▸ Task objective:
Reproduce the text of every record below line by line, preserving each character, break, and spacing without alteration.

▸ Given entries:
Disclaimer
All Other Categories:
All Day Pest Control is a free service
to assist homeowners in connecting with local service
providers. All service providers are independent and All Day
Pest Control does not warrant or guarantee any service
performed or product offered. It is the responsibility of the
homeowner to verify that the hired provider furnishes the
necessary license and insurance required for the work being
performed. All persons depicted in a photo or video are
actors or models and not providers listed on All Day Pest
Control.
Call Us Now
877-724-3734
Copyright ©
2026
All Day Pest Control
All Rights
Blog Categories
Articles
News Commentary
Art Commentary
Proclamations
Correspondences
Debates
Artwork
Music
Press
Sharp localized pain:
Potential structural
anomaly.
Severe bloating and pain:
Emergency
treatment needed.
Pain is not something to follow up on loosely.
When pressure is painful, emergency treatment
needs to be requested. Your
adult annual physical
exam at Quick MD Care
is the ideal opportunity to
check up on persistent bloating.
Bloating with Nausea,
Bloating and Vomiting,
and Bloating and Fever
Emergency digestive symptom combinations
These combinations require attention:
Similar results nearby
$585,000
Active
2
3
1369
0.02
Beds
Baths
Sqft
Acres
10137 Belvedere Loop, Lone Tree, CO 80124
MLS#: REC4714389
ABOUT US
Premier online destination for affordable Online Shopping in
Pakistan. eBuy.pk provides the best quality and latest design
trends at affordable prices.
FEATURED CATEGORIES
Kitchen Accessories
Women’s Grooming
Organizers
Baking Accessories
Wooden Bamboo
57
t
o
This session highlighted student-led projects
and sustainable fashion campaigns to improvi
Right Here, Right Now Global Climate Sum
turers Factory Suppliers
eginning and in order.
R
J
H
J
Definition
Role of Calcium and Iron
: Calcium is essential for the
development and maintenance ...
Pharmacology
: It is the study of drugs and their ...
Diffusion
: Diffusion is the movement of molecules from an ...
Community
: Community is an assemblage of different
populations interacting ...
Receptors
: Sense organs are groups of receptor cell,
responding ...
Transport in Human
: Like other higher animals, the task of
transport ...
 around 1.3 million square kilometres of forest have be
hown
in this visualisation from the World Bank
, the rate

▸ Task output:
Disclaimer
All Other Categories:
All Day Pest Control is a free service
to assist homeowners in connecting with local service
providers. All service providers are independent and All Day
Pest Control does not warrant or guarantee any service
performed or product offered. It is the responsibility of the
homeowner to verify that the hired provider furnishes the
necessary license and insurance required for the work being
performed. All persons depicted in a photo or video are
actors or models and not providers listed on All Day Pest
Control.
Call Us Now
877-724-3734
Copyright ©
2026
All Day Pest Control
All Rights
Blog Categories
Articles
News Commentary
Art Commentary
Proclamations
Correspondences
Debates
Artwork
Music
Press
Sharp localized pain:
Potential structural
anomaly.
Severe bloating and pain:
Emergency
treatment needed.
Pain is not something to follow up on loosely.
When pressure is painful, emergency treatment
needs to be requested. Your
adult annual physical
exam at Quick MD Care
is the ideal opportunity to
check up on persistent bloating.
Bloating with Nausea,
Bloating and Vomiting,
and Bloating and Fever
Emergency digestive symptom combinations
These combinations require attention:
Similar results nearby
$585,000
Active
2
3
1369
0.02
Beds
Baths
Sqft
Acres
10137 Belvedere Loop, Lone Tree, CO 80124
MLS#: REC4714389
ABOUT US
Premier online destination for affordable Online Shopping in
Pakistan. eBuy.pk provides the best quality and latest design
trends at affordable prices.
FEATURED CATEGORIES
Kitchen Accessories
Women’s Grooming
Organizers
Baking Accessories
Wooden Bamboo
57
t
o
This session highlighted student-led projects
and sustainable fashion campaigns to improvi
Right Here, Right Now Global Climate Sum
turers Factory Suppliers
eginning and in order.
R
J
H
J
Definition
Role of Calcium and Iron
: Calcium is essential for the
development and maintenance ...
Pharmacology
: It is the study of drugs and their ...
Diffusion
: Diffusion is the movement of molecules from an ...
Community
: Community is an assemblage of different
populations interacting ...
Receptors
: Sense organs are groups of receptor cell,
responding ...
Transport in Human
: Like other higher animals, the task of
transport ...
 around 1.3 million square kilometres of forest have be
hown
in this visualisation from the World Bank
, the rate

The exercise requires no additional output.